EXERCISE – Stop after the line containing "image of human"; retype every line of the data before it exactly, starting from the first.

*** Opening of INPUT ***

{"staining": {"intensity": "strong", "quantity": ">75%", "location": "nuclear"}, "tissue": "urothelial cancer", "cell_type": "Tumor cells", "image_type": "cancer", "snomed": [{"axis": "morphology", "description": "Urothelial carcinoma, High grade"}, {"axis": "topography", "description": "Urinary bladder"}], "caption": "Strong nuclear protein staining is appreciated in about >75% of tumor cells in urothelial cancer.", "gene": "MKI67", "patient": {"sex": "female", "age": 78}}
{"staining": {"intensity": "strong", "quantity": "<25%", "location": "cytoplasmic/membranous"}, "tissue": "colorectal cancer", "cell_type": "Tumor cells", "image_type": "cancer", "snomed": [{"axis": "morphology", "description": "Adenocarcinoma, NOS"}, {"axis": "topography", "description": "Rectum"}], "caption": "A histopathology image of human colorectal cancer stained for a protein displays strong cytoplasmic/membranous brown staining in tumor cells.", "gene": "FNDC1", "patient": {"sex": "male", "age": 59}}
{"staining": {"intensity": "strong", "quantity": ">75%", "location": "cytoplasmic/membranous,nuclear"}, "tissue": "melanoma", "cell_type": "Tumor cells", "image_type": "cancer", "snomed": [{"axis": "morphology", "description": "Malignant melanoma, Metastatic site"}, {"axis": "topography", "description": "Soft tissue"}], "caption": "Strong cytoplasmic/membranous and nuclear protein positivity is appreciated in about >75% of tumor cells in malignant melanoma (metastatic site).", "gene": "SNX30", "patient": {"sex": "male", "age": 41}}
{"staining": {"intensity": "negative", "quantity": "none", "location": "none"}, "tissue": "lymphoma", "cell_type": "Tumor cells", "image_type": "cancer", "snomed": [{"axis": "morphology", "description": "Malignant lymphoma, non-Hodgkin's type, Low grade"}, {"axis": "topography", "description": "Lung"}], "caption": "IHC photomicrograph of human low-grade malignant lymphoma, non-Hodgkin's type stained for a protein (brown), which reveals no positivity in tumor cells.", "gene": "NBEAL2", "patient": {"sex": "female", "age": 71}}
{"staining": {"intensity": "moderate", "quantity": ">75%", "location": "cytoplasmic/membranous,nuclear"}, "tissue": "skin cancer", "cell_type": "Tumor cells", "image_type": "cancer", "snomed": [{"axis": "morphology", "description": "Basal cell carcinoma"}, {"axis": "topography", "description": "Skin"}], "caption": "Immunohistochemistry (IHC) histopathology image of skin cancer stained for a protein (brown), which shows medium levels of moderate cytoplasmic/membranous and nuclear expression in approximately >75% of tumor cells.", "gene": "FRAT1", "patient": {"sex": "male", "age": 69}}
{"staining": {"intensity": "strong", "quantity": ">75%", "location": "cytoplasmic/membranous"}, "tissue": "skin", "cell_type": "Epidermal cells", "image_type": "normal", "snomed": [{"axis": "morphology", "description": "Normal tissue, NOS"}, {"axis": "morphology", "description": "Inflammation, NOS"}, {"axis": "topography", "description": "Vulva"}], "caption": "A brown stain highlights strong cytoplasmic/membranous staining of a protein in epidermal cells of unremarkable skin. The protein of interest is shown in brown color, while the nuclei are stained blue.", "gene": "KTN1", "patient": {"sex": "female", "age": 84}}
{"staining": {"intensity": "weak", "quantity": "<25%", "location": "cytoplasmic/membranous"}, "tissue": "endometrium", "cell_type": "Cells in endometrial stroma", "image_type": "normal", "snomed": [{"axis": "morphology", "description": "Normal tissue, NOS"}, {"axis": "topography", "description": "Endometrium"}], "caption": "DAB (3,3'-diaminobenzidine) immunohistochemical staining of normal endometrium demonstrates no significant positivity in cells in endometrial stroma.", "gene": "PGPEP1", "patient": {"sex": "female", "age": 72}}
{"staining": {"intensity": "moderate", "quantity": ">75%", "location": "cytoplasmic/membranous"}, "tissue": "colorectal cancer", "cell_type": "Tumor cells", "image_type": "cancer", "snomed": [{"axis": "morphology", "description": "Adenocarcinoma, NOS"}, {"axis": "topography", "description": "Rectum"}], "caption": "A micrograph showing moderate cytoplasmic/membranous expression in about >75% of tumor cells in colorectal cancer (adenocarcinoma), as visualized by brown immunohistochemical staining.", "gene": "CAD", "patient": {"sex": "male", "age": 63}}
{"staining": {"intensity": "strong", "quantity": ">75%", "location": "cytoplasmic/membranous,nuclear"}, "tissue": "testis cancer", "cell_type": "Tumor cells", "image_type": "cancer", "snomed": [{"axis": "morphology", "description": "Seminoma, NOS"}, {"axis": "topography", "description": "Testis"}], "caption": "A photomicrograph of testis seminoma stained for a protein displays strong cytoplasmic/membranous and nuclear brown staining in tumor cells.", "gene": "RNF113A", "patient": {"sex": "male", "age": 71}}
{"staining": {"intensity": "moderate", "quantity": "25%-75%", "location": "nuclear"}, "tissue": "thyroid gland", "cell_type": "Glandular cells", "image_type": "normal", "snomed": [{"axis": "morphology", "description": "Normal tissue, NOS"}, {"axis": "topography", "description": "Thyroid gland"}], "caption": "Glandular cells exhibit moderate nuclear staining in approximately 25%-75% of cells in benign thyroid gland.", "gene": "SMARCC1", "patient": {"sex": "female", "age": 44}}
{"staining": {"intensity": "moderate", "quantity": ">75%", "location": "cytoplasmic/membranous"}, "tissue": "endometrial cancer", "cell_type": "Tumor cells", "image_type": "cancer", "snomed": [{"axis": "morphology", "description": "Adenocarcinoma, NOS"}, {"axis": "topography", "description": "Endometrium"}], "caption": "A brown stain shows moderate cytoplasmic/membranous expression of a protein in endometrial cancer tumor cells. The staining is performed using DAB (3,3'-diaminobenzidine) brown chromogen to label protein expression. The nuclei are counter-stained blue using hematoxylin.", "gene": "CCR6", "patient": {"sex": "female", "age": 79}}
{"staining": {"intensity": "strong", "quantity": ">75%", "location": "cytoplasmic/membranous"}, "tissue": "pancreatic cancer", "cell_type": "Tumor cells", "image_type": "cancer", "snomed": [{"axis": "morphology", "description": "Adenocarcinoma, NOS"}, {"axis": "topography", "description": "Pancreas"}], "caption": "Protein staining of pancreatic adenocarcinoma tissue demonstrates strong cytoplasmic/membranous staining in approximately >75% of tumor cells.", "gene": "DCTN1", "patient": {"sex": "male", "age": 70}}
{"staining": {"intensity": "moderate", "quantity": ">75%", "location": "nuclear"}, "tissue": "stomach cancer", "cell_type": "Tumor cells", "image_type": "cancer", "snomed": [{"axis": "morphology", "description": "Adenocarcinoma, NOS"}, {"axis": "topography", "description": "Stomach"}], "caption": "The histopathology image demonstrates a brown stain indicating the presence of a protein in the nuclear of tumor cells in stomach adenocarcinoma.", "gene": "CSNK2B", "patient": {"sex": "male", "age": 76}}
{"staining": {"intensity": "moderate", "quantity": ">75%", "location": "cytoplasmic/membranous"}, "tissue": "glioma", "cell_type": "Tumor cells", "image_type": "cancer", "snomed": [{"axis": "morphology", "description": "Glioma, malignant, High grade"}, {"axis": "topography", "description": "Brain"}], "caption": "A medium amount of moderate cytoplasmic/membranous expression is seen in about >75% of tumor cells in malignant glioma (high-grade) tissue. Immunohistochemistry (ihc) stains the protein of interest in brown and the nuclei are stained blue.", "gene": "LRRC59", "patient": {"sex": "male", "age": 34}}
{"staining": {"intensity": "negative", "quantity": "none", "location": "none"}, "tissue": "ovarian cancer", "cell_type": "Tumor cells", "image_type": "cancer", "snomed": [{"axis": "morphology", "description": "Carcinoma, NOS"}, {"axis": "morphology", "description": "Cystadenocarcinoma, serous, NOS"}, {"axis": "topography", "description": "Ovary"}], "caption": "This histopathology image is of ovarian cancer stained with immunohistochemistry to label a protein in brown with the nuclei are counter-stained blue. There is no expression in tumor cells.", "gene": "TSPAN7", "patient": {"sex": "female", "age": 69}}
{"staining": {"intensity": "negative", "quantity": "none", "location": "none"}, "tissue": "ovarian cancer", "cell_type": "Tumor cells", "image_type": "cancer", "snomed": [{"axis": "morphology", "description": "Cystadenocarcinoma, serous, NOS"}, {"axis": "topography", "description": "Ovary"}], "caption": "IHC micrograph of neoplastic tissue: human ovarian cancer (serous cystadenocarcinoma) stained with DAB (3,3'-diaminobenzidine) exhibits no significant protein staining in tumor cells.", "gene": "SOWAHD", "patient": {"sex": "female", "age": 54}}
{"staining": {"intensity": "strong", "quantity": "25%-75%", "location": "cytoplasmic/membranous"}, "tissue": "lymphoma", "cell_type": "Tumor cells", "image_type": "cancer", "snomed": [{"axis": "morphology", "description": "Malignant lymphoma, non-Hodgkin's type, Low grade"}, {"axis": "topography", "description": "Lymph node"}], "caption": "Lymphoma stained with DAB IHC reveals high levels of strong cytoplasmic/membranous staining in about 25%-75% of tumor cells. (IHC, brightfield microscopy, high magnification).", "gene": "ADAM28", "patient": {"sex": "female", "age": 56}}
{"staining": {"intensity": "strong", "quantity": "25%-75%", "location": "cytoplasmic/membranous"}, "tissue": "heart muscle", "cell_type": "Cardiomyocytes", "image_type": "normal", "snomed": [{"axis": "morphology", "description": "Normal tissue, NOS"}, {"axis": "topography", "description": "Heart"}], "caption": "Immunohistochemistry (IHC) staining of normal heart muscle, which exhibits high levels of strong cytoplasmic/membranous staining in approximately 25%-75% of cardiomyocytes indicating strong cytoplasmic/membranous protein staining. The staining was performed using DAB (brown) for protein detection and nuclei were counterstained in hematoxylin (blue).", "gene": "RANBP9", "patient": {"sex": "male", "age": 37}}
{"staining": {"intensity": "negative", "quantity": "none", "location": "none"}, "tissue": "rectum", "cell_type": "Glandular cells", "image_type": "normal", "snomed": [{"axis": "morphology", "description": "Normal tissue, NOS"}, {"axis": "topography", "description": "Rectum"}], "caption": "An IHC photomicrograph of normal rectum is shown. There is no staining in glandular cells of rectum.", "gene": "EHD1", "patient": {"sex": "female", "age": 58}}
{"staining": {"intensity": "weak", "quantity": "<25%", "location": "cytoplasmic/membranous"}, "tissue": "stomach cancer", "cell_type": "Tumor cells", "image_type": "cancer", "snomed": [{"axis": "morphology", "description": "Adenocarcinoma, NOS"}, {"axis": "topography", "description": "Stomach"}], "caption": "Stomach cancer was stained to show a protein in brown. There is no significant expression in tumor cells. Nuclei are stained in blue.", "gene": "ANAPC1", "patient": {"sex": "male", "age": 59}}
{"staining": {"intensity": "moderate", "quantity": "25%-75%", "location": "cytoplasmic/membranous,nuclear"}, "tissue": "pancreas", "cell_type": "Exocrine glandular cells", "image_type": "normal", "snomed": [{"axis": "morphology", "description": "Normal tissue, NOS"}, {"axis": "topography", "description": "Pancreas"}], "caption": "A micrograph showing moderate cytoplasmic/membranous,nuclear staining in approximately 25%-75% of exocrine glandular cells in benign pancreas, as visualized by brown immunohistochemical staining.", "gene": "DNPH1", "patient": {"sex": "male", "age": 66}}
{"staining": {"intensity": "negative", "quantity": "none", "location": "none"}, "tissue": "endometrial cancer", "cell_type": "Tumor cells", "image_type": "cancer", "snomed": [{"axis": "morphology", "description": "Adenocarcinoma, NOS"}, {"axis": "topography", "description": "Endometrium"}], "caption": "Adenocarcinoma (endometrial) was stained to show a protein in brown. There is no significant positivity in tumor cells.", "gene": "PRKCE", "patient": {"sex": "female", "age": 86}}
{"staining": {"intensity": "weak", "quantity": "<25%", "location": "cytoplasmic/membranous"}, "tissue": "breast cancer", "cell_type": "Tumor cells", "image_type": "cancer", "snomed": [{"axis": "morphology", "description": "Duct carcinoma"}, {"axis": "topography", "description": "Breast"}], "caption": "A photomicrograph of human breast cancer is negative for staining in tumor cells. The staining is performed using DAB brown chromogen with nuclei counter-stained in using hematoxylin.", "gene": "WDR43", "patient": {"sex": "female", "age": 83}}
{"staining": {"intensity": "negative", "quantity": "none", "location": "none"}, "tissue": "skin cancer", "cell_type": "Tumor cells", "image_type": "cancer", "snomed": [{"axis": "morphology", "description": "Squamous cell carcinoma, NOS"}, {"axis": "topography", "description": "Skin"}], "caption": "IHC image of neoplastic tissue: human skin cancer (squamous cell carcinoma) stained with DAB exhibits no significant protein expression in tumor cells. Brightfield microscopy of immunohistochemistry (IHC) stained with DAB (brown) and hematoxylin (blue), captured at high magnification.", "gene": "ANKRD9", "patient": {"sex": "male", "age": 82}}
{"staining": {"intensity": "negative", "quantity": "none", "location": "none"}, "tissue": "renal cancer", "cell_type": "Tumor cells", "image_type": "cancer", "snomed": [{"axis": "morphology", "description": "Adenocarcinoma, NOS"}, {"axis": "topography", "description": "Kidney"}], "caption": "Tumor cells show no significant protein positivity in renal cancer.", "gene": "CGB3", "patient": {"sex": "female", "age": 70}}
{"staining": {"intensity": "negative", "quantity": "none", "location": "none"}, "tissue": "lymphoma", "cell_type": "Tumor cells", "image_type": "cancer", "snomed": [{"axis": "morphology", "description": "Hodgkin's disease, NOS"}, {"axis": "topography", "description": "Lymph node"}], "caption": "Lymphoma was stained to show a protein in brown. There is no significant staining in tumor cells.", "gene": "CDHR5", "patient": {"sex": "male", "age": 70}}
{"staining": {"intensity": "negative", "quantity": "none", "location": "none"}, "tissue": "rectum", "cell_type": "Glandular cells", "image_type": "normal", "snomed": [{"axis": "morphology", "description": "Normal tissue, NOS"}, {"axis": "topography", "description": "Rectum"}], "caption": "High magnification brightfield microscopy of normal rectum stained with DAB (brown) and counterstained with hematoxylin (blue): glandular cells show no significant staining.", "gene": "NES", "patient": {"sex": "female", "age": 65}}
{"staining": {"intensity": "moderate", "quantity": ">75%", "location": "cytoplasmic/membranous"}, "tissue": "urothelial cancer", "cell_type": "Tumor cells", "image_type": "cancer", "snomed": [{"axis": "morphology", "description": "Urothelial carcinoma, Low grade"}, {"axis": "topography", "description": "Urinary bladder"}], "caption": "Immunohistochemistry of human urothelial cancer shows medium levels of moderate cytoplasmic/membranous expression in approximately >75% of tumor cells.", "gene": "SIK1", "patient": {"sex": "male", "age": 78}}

*** Close of INPUT ***

RESULT –
{"staining": {"intensity": "strong", "quantity": ">75%", "location": "nuclear"}, "tissue": "urothelial cancer", "cell_type": "Tumor cells", "image_type": "cancer", "snomed": [{"axis": "morphology", "description": "Urothelial carcinoma, High grade"}, {"axis": "topography", "description": "Urinary bladder"}], "caption": "Strong nuclear protein staining is appreciated in about >75% of tumor cells in urothelial cancer.", "gene": "MKI67", "patient": {"sex": "female", "age": 78}}
{"staining": {"intensity": "strong", "quantity": "<25%", "location": "cytoplasmic/membranous"}, "tissue": "colorectal cancer", "cell_type": "Tumor cells", "image_type": "cancer", "snomed": [{"axis": "morphology", "description": "Adenocarcinoma, NOS"}, {"axis": "topography", "description": "Rectum"}], "caption": "A histopathology image of human colorectal cancer stained for a protein displays strong cytoplasmic/membranous brown staining in tumor cells.", "gene": "FNDC1", "patient": {"sex": "male", "age": 59}}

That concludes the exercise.